November 25, 2013 - 1:58 PM
On Tuesday, Nov. 26, the Okanagan College Salmon Arm campus will celebrate the Coyote Reads after-school literacy program for Aboriginal elementary and middle-school students with a treasure hunt, presentations, and bannock and tea.
Generously funded by the Vancouver Foundation, the literacy program partners four North Okanagan schools, School District #83, Okanagan College and the Literacy Alliance of the Shuswap Society (LASS) to provide a culturally relevant program that boosts students’ self-confidence and reading skills.
“We received $53,500 from the Vancouver Foundation to run Coyote Reads this year,” said Irene LaBoucane, School District #83 Principal for Aboriginal Education North Okanagan. “The program interweaves cultural teachings, authentic Aboriginal reading materials, literacy strategies, and a fun and supportive atmosphere to improve participants’ reading skills.”

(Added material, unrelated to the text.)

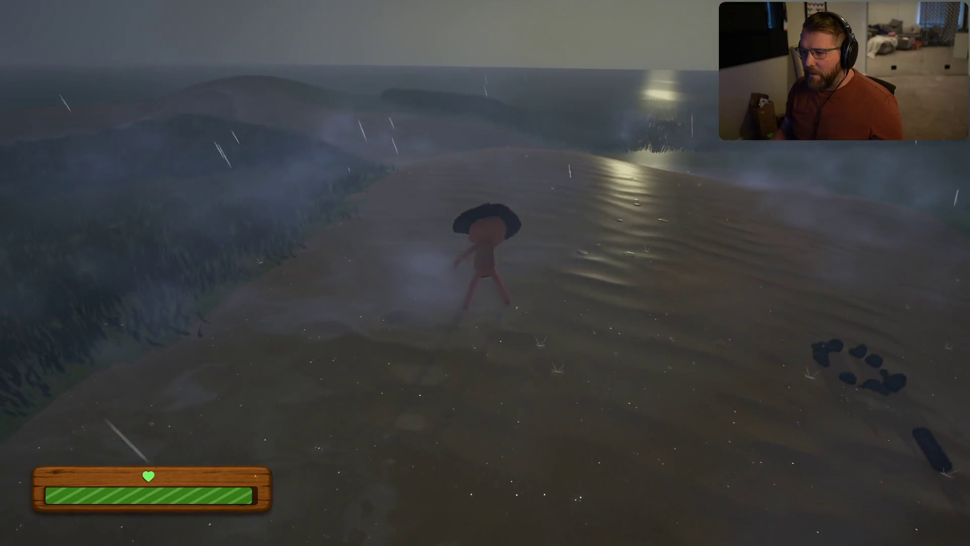
key(w)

“We have so much to celebrate. We are seeing tangible positive outcomes for the students. As well, there have been unexpected benefits. The kids are making friends, developing a sense of love and belonging and we can see them really looking forward to their twice-weekly after-school sessions, and especially the monthly trips to the College.”
The program has two levels: Coyote Café for elementary students and Coyote Club for middle school learners. LaBoucane says, “Because the program is in its third year, some of the older students who aged out are able to continue their participation as mentors to children entering the program.”
Tracy Riley, Okanagan College’s fundamental literacy instructor said, “The College is an enthusiastic partner and offers the benefit of access to the Dr. Andrea Deakin collection of thousands of works of children’s literature housed here in our campus library.”
“We are situated within walking distance to a middle school and several elementary schools. The students and their parents become very comfortable visiting. We’re very much hoping some day they return to us as College students to continue along their educational pathway.”
The Coyote Reads program runs twice-weekly after school. Once a month, students go to the College for a snack, library visit, story time and a reading session where they can choose to read to themselves or to another student.
The Coyote Reads celebration begins at 2:30 p.m. with a treasure hunt for the participating students. The formal program starts at 3 p.m. Elder Virginia Tomma Woolridge from the Little Shuswap Lake Band will give the blessing.